A militiaman was quoted as saying that, "A delegation representing the government of [Libya's incumbent Prime Minister] Ali Zeidan came to meet us on Wednesday and asked us to lift the sieges but we refused. We will continue blocking the ministries of foreign affairs and justice until our demands are completely satisfied."
This quite aptly, in my view, shows the ready degree to which groups in Libya of various political and tribal ilks will resort to potentially violent stand offs in order to ensure that their interests are secure. Many in Tripoli openly protested the move by this particular group of gunmen saying that public and governmental institutions should be respected and not subverted through the threat of force and armed confrontation. The gunmen taking this action serve to show us how many tribal groups are dissatisfied with the government and see it as merely another illegitimate and unrepresentative entity. In essence because, in their stated view, some members of this government previously served under Gaddafi during the lengthy rule of his regime and retain their positions of power.
When Gaddafi was ousted back in 2011 the ragtag rebels who led the campaign against his regime came from different tribal divisions across the country. Many, including this humble observer, speculated that any future central government in Libya would be of a trivial nature or even weak and of little importance, like the Lebanese government down through the decades. Or, in the worst case scenario the country essentially divided amongst tribal lines. Various rebel groups refusing to relinquish their arms to the central government that came into being after Gaddafi's aforementioned reign was of no surprise.

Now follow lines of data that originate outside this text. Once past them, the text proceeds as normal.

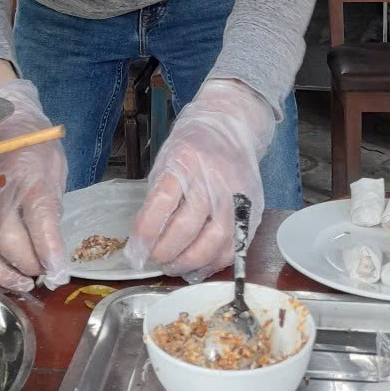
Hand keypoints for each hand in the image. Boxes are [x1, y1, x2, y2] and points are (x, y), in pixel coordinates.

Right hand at [0, 77, 69, 292]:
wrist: (3, 121)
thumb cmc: (35, 147)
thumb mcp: (55, 167)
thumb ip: (52, 204)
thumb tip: (54, 246)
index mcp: (30, 173)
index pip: (40, 217)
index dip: (49, 249)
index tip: (58, 272)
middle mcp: (0, 189)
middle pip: (10, 238)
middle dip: (30, 263)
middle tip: (46, 272)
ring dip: (6, 273)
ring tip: (25, 282)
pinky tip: (4, 274)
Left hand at [125, 79, 274, 281]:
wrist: (232, 126)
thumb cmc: (193, 146)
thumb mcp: (166, 161)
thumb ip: (158, 198)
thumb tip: (145, 241)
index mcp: (185, 160)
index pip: (162, 202)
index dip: (145, 233)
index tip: (135, 250)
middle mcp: (214, 177)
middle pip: (188, 226)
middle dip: (166, 251)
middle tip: (155, 258)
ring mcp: (237, 195)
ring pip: (215, 242)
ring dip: (190, 262)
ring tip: (174, 264)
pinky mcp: (253, 209)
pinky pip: (235, 247)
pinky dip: (214, 262)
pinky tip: (199, 264)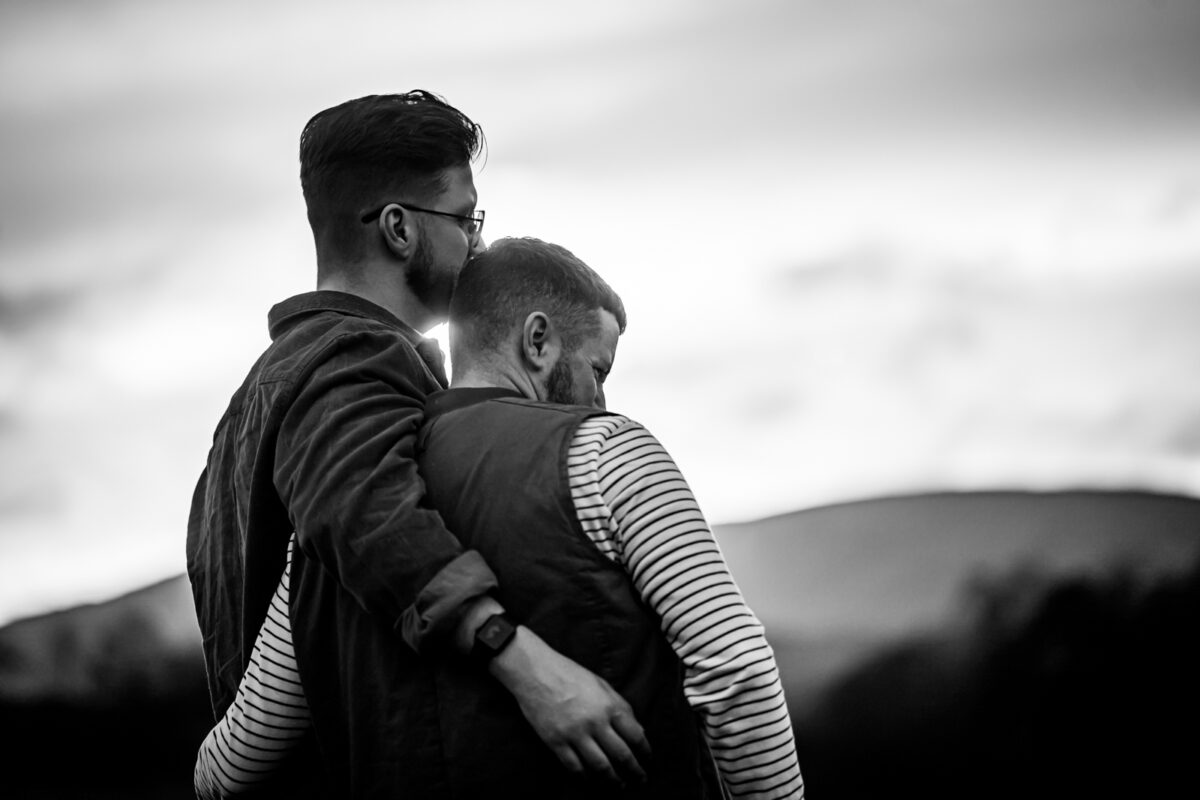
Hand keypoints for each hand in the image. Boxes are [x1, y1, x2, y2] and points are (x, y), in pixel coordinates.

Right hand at [488, 625, 650, 786]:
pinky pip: (574, 767)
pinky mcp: (556, 742)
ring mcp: (575, 734)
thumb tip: (637, 730)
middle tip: (641, 780)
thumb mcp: (601, 684)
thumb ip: (620, 707)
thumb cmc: (570, 673)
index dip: (645, 752)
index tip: (648, 760)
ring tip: (620, 786)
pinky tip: (591, 781)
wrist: (535, 671)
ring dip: (613, 780)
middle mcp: (595, 722)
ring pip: (600, 766)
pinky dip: (585, 778)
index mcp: (610, 705)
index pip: (636, 736)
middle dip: (634, 771)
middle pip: (621, 755)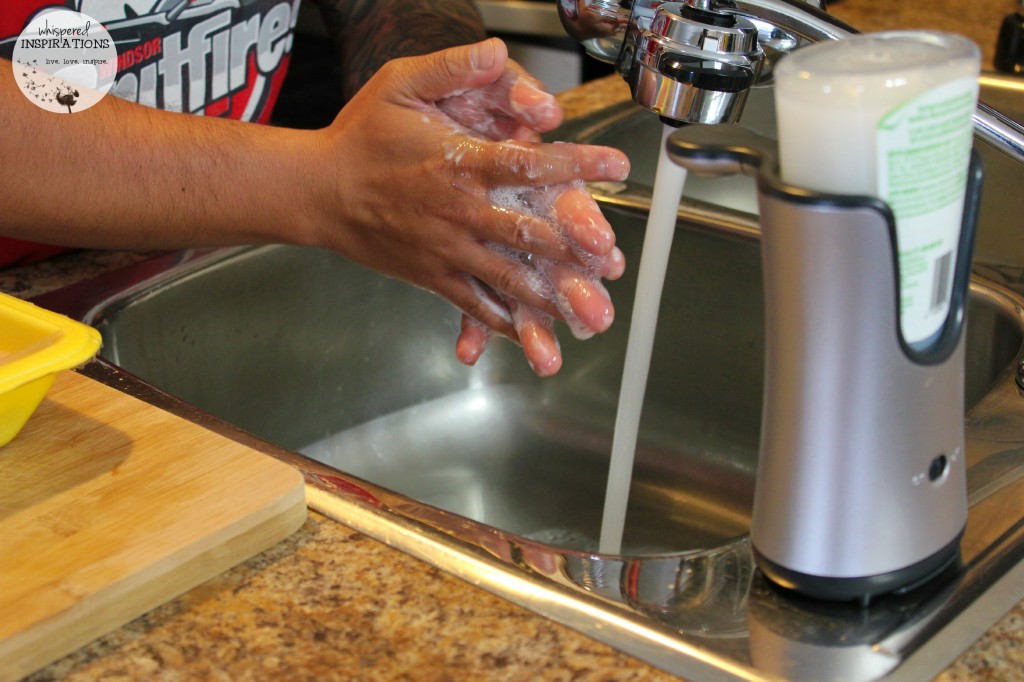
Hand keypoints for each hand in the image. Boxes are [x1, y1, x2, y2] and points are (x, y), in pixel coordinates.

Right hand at [304, 38, 628, 374]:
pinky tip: (533, 333)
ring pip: (509, 279)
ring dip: (550, 295)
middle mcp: (459, 212)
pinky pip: (475, 304)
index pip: (529, 165)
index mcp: (459, 164)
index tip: (616, 166)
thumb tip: (496, 49)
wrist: (318, 193)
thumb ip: (451, 66)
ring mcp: (447, 250)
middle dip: (574, 247)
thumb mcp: (399, 84)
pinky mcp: (434, 276)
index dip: (578, 164)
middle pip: (528, 234)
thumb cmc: (361, 137)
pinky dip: (506, 322)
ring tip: (586, 311)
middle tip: (610, 258)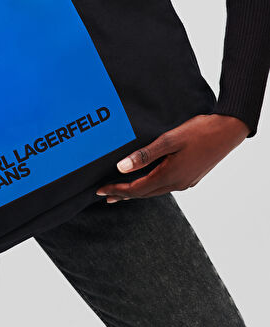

The General National Congress in question has been debating and reviewing laws that could be implemented in order to remove many who served in the government during the days of Gaddafi from the positions of power which they currently hold. This is to a latent degree similar to the manner in which the United States-led coalition in Iraq opted to disband the Iraqi military and subsequently strip former Baathists, many of whom had no real allegiances to Saddam Hussein but nonetheless joined the party to further their careers and life prospects, of their careers and positions of power.